Wingback // Marrying tradition and modern tech

The product was further refined, marrying the tradition of leather working and saddle stitching with modern laser cutting engraving to make the stitching process more exact and efficient versus manual punching. From there, it was offered up to the crowdfunding gods on Kickstarter. Things went far better than expected, raising around £21k in the campaign’s launch month.

Quickly, a single toe in the water on Kickstarter became a winter spent fulfilling launch orders, designing a website, setting up a Shopify account, adding product photography and designing a full range of products.

“It was hard work,” says MacLaine, “trudging down to the shed in mid-December, when it was snowing outside, just to go clean up leather and stitch stuff up. But it was good fun!”

Fast forward a few years and Wingback has expanded its range of leather goods, but the itch to design more technical products returned, and MacLaine began to add some machined metal elements to the range. This sent him back into the world of 3D CAD, manufacturing drawings, and finding new suppliers, even picking up a Formlabs Form 1 3D printer to build prototypes.

Today, Wingback’s range of products has expanded considerably, from mechanical pencils to flasks, all boasting carefully considered details, supremely functional mechanisms and hard-wearing materials.

Wingback’s mechanical pens, for example, feature a bespoke ‘bolt-action’ movement that gives the user a deeply satisfying ‘click’ when the nib extends or retracts. MacLaine brings over a shoebox of 3D printed prototype models, pulling out the first iteration. “That’s where I started, just a big, chunky, capped pen.”

The journey of developing the mechanism can be mapped through the polymer models, before MacLaine found a way to hide it inside the main body of the pen, producing a clean aesthetic around it.

The design was repeatedly iterated on in Autodesk Fusion 360, while Wingback’s 3D printer was upgraded to a Formlabs Form 3, using its Tough 1500 resin to accurately produce the moving parts.

MacLaine says another of the Form 3 resins, Clear, will be useful as mechanisms continue to develop and grow more complex, allowing him to see what’s going on inside and remedy any design issues.

The Formlabs Flexible resins are used for gasket designs, which form part of Wingback’s belt-and-braces approach to long-lasting, functional design – such as the double seals on the lid and neck of its flasks, promising an end to leaks and drips.

MacLaine explains that this comes from looking at a lot of accessories and stationery on the market that are released as an afterthought. “A lot of them are just bought off the shelf and labelled with whoever’s branding. So, we said, can we really consider these products, break them down, simplify them and build them back up in the most functional way possible? And then the aesthetics come out of that function,” he says.

“In terms of the build, everything’s over-engineered just slightly. To be perfectly honest, wall thicknesses are just a little bit more than you think you’d need and I will take design cues from products that have lasted the right length of time.”
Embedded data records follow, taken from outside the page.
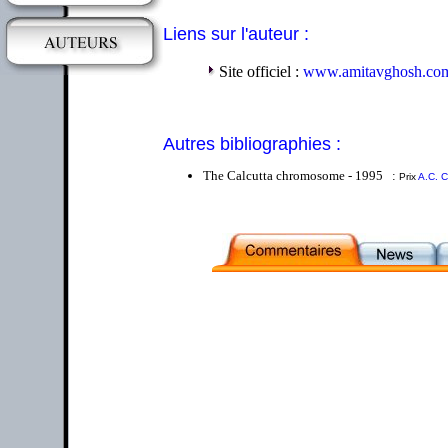
Liens sur l'auteur :
Site officiel :
www.amitavghosh.co
Autres bibliographies :
The Calcutta chromosome - 1995 :
Prix
A.C. C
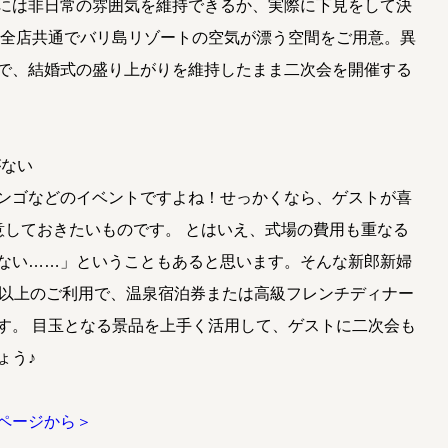
には非日常の雰囲気を維持できるか、実際に下見をして決
は全店共通でバリ島リゾートの空気が漂う空間をご用意。異
で、結婚式の盛り上がりを維持したまま二次会を開催する
がない
ンゴなどのイベントですよね！せっかくなら、ゲストが喜
意しておきたいものです。 とはいえ、式場の費用も重なる
ない……」ということもあると思います。そんな新郎新婦
様以上のご利用で、温泉宿泊券または高級フレンチディナー
す。 目玉となる景品を上手く活用して、ゲストに二次会も
ょう♪
ページから＞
The designer likens it to comparing products from the last century to present-day products, where metal gears or solid castings have given way to parts designed at cost and for faster manufacturing.

This idea of longevity fuels Wingback’s mission to build responsible products. A member of 1% For The Planet, and offering carbon-neutral delivery, the company is keen to reduce its use of plastics, which are often used in disposable pens and cheap wallets and contribute greatly to the 8 million tons of plastic waste dumped in our oceans every year.

Valuable feedback

While product details are honed by the designers, using crowdfunding for initial launches has enabled Wingback to remain lean while it gauges likely demand.

Decisions such as determining a coating finish for a new black pocket flask are made by the team, but the product’s popularity and feedback from a Kickstarter run often influences what eventually appears as a full production run.

The company also takes care to develop limited edition models that include etched artwork. “It’s really nice to work with artists, because we’re promoting them, they’re promoting us, and you end up with a collaborative product.”

MacLaine adds that, for him, this works better than the current trend for investing heavily in influencers to spread marketing around social media.

Also off the list are discounted items. “We’ve got a policy not to hold sales as a business,” he says. “I think sales are quite devaluing for brands, and it’s a pretty slippery slope. And also, we charge an honest price for the products we’re selling. We make a little bit of money on them, but they cost an awful lot to make, hence the price point. So any kind of discounting I feel kind of cheapens the product a little bit.”

This all falls into the idea that, if a product lasts as long as it is designed to, not only will it represent better value for the user and have less environmental impact, but also it will also take on more meaning.

“The kind of product we’re making is one that you hope transcends beyond functional beautiful products and becomes one of those things you have an emotional connection to over time,” explains MacLaine, still holding his great-grandad’s screwdriver, over a century on from when it was made.

With a product range built with the same solidity, the next 100 years shouldn’t be a problem.